PROJECT TITLE - Credit Card Fraud Detection
GOAL - The aim of the project is to predict fraudulent credit card transactions using machine learning models.This analysis and prediction is important for a bank as each fraud trancastion is a loss of the bank as well as customer faith. The dataset contains transactions made by credit cardholders.
WHAT HAVE I DONE
- Loading datasets
- Handling null values
- Checking the distribution of positive and nagetive classes
- Observing the distribution of classes with 'time' feature
- Observe the distribution of classes with 'amount' feature
- Splitting the data in training and test set
- Feature Scaling the 'Amount' column using Label Encoding
- Dealing with Skewness
- Using the Power Transformer module of sklearn to change the distribution of the data
- Building Logistic Regression, XGBoost, Decision Tree and Random Forest models on imbalanced data using various optimisation and hypertuning concepts.
- Since data is imbalanced accuracy will be very high always, therefore using the ROC-AUC score metric to get the actual efficiency of every algorithm and perform a comparative analysis.
- Visualizing the imbalanced data
- Handling the imbalanced data using different approaches like undersampling, oversampling and SMOTE and use the newly generated data to train the best fir model and perform predictions using it.
- Saving the models
MODELS USED
- Logistic Regression - A simple classification algorithm that measures the probability of a binary response as the value of response variable based on the mathematical equation relating it with the predictor variables.
- XGBoost - eXtreme Gradient Boost alsorithm is based on the Gradient Boosting model which uses the boosting technique of ensemble learning where the underfitted data of the weak learners are passed on to the strong learners to increase the strength and accuracy of the model.

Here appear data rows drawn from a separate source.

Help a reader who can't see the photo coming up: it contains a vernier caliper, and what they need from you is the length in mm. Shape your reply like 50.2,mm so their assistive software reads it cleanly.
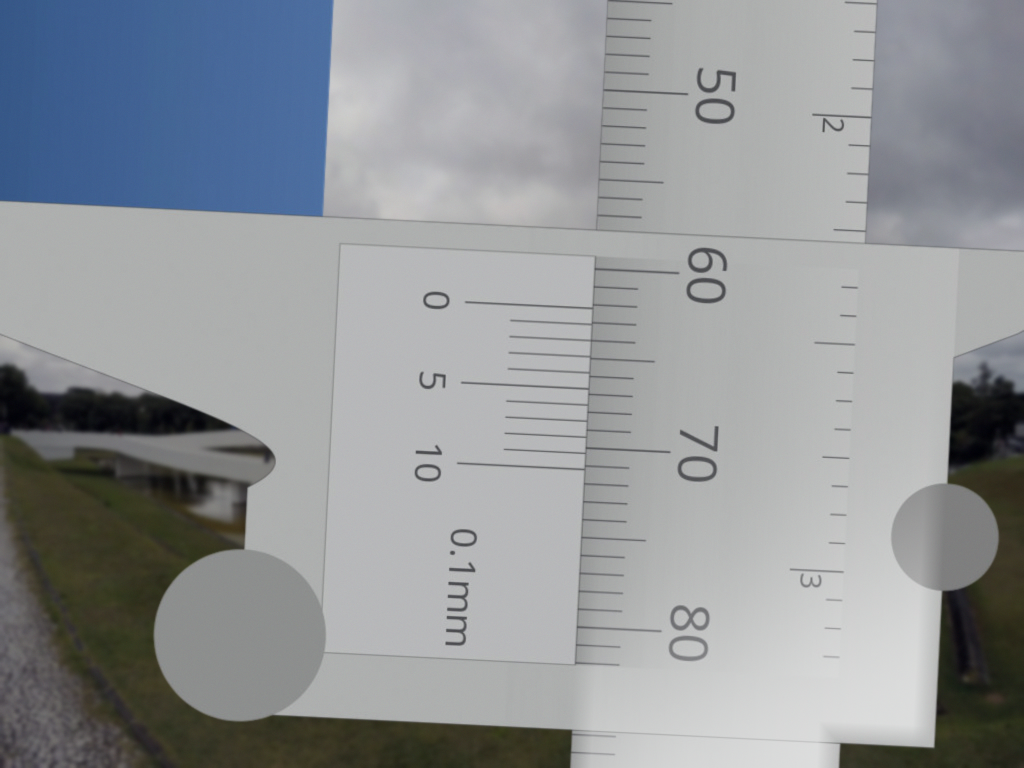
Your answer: 62.2,mm
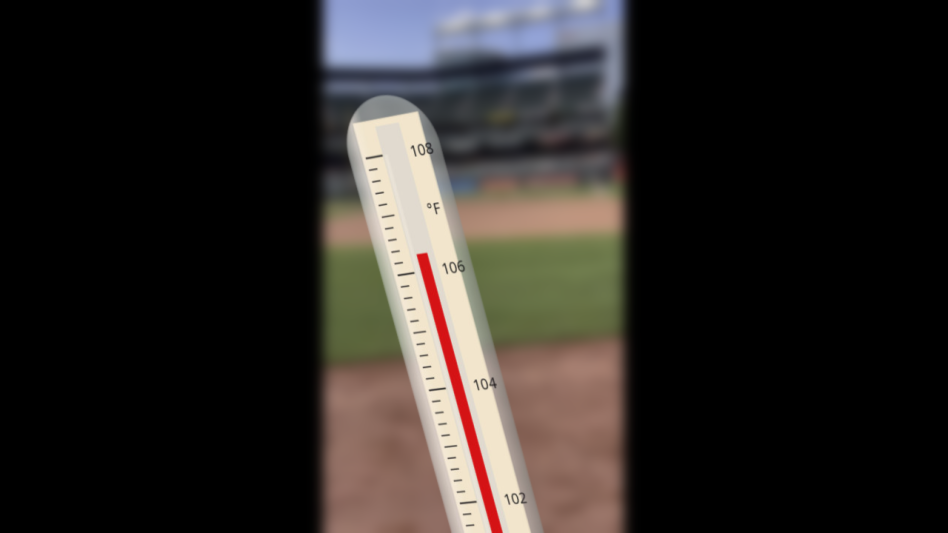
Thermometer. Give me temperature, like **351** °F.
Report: **106.3** °F
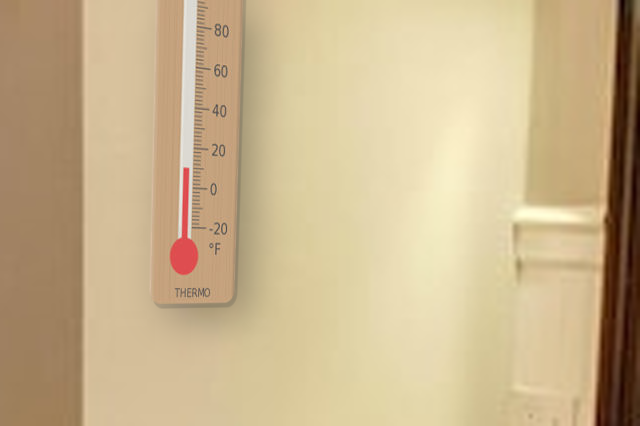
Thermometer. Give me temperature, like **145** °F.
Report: **10** °F
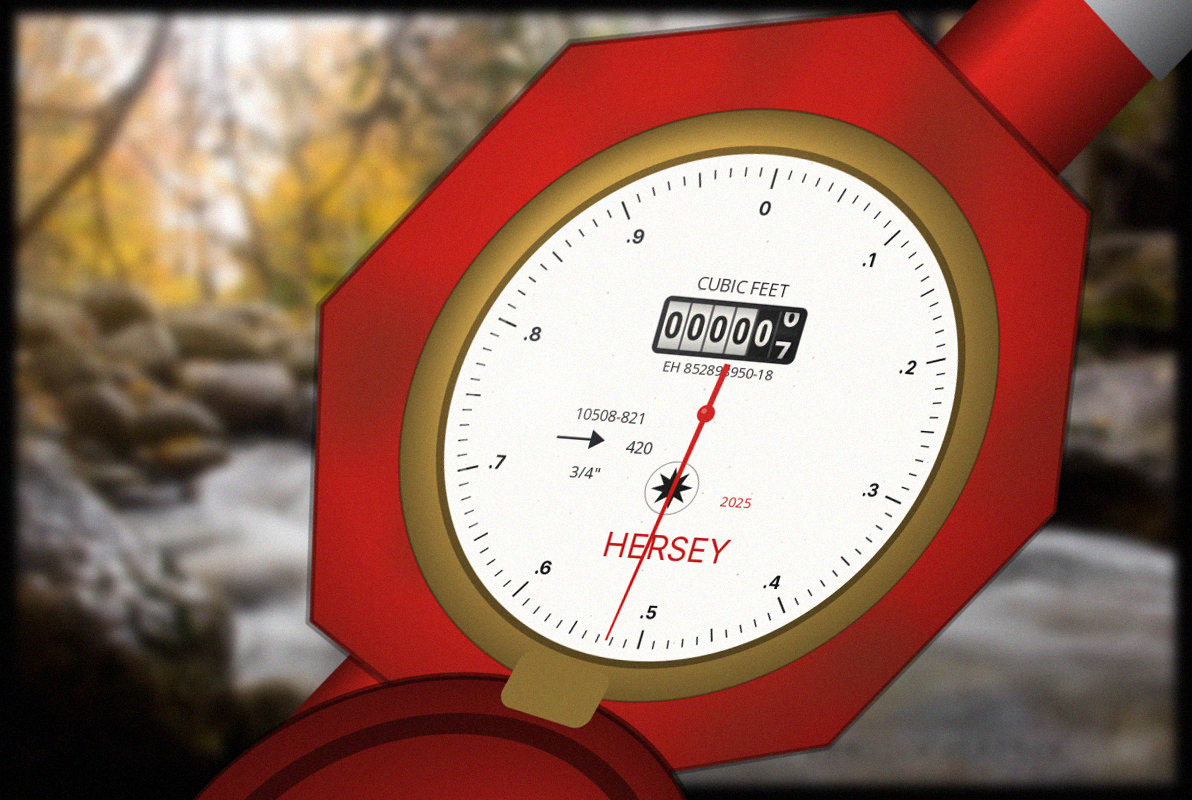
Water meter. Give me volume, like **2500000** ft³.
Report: **6.52** ft³
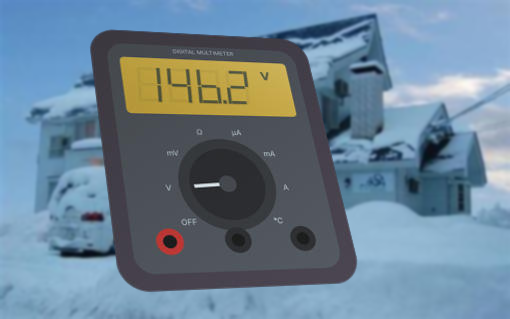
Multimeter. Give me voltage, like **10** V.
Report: **146.2** V
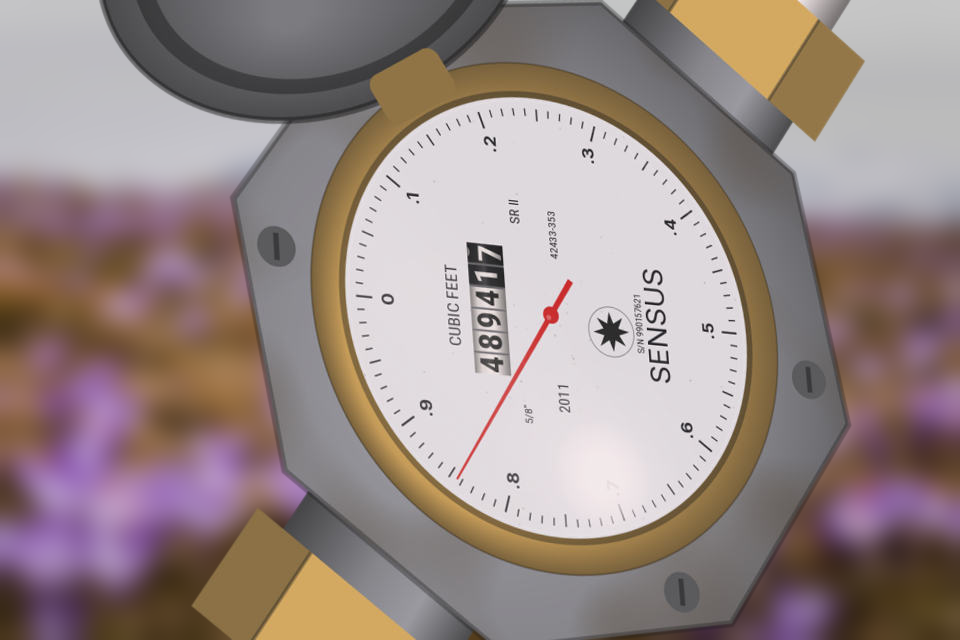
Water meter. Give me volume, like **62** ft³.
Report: **489416.84** ft³
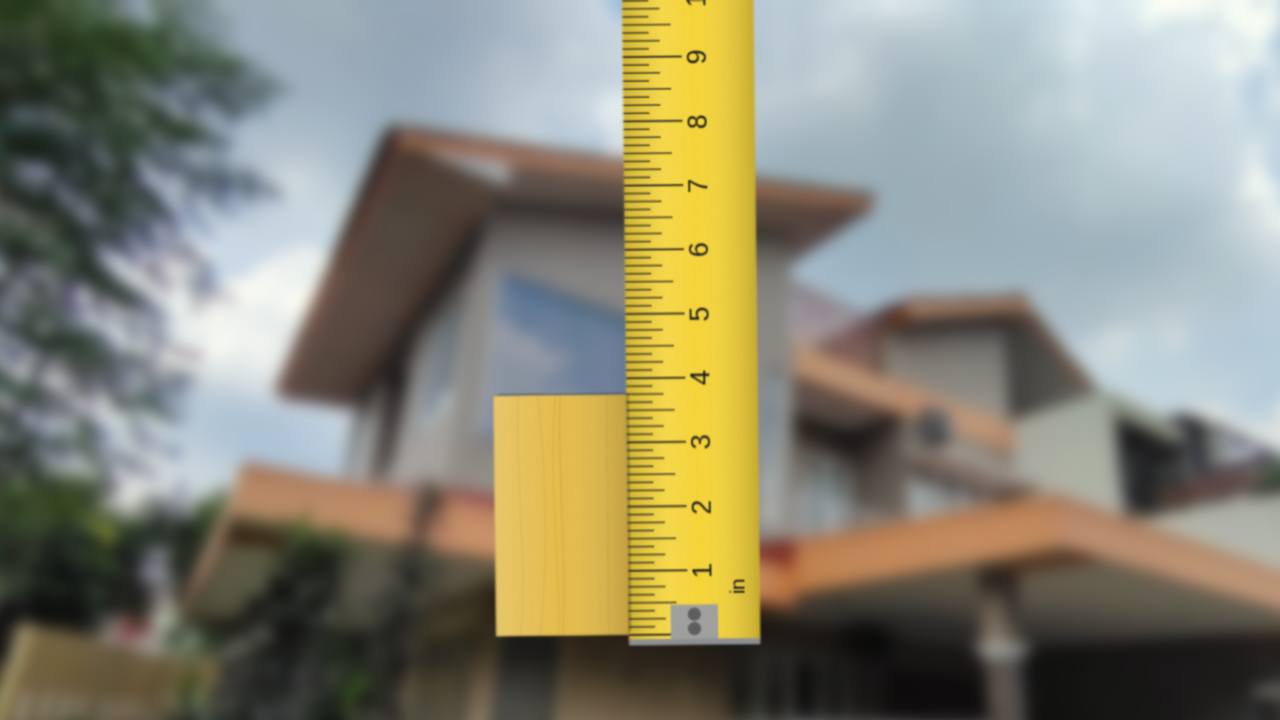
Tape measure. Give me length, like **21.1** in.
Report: **3.75** in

- Decision Tree - This algorithm works on the basis of creating tree structures to take decisions
- Random Forest - This algorithm works on the concept of emsemble learning.It used bagging technique to train multiple predictors on the same sampled instances to achieve a higher degree of accuracy.
- GridSearchCV - This is a hyperparameter optimistion algorithm that increases the model accuracy by tweaking the hyperparameters to their best values
LIBRARIES NEEDED
- numpy
- pandas
- matplotlib
- seaborn
- scikit-learn
- imblearn
- xgboost
Data Visualizations
Conclusion
In this project we have performed a detailed analysis of the given dataset and tried different approach to erradicate the imbalance in the data to build a better and more generalised training model which can give accurate predictions.In the end we get a 97% accurate XGBoost model and an 95% accurate Logistic Regression model as the best set of models.